CNG fueling station opens to public

The city of Covington’s compressed natural gas (CNG) fueling station is now open to the public, and the city is planning to have an open house and grand opening April 4 at 2 p.m. at the station, which is located off City Pond Road, near the Alcovy Road intersection.

Covington grant writer Randy Conner said Tuesday the $1.6-million facility recently opened to the public, and the city’s trucks have been using the facility for the past month.

CNG-powered passenger cars options remain limited in number, but the city has purchased several trucks and options are increasing as the technology gains steam thanks to being a cleaner-burning and less expensive fuel.

The Covington City Council previously set prices for the station. Covington utility customers will pay $1.85 per gasoline gallon equivalent (GGE) of CNG, while large-volume customers ((those who will buy CNG in bulk, 15,000 GGEs or more) will pay $1.95 per GGE. City trucks will pay the $1.95 price, Conner said.

All other customers will pay $2.34 per GGE, which Conner said previously is in the same range as other stations in the region. Conner said he doesn’t anticipate the city changing its CNG prices for the next 12 to 18 months, because CNG prices are more stable than gasoline prices.

Utility customers and large-volume customers will receive the additional benefit of having the fuel charged on their monthly utility bills if they choose, instead of having to pay when initially filling up.

Conner said Tuesday the city is offering keys, similar to grocery store discount cards, customers can use to have their accounts billed; he said the process is simple and takes five minutes to complete at City Hall.
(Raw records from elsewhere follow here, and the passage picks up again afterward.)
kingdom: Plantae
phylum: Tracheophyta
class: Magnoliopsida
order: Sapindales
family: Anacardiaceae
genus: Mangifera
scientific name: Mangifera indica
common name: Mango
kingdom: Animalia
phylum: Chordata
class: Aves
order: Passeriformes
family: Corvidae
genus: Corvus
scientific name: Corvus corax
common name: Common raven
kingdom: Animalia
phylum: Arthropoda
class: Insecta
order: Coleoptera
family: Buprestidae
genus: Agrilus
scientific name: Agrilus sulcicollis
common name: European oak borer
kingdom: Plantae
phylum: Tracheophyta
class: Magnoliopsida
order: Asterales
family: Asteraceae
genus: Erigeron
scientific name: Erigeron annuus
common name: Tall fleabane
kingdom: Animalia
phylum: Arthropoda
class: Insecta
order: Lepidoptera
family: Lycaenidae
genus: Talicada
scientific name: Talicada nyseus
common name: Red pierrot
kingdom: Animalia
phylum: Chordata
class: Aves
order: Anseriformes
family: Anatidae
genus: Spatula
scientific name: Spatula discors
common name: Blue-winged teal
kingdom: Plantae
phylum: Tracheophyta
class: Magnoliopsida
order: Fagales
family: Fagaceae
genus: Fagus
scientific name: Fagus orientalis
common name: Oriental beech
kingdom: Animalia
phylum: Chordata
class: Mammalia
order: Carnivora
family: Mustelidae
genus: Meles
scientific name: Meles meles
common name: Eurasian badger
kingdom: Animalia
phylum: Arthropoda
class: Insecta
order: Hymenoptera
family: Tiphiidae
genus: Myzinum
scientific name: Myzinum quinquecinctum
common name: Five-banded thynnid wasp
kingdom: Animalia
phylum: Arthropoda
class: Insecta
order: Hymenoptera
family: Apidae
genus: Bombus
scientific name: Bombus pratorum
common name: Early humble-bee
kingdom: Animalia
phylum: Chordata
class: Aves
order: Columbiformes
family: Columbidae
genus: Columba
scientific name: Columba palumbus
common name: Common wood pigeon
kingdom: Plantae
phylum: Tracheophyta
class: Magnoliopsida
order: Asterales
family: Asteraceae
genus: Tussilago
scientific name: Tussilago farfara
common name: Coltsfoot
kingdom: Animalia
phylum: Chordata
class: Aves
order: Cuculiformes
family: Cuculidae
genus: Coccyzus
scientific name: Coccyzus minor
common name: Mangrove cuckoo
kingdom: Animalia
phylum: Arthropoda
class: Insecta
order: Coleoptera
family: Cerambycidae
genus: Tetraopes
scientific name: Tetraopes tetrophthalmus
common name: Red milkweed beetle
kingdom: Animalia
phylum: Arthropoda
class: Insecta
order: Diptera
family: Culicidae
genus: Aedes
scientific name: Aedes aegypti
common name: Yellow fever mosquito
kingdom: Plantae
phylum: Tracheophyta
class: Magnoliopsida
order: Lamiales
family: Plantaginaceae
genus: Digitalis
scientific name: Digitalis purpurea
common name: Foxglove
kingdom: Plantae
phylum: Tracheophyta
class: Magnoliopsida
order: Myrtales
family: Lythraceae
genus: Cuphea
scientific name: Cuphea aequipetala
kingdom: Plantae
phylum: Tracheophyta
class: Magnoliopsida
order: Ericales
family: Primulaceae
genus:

Using this system allows the city to eliminate processing fees normally charged when customers use credit cards, Conner said previously.

Rahim Charania, CEO of American Fueling Systems – the company that built the station – said previously the station’s four pumps can fill a tank at a speed of 9 gasoline gallon equivalents (GGEs) of CNG per minute.

The city owns seven CNG-powered vehicles and has another one on the way, Conner said, noting the city was working to put out bids for two more trucks, including a garbage truck. The city expects to have a total of 11 CNG-powered vehicles by the end of June and would have purchased 19 bi-fuel (CNG and gasoline) cars for the police department earlier this year, but the models the city wanted were discontinued from production.

CNG trucks cost a premium, but even at their retail price, the trucks normally recover the additional cost through fuel savings after 60,000 miles, Conner said previously, after which point pure fuel savings kick in. The city has managed to buy some discounted trucks and will be able to sell itself cheaper-than-retail fuel, allowing it save more money.

Conner previously said both the county and Newton County School System have expressed interest in purchasing CNG vehicles and using the city’s fueling station, as they use 1.4 million gallons of fuel annually.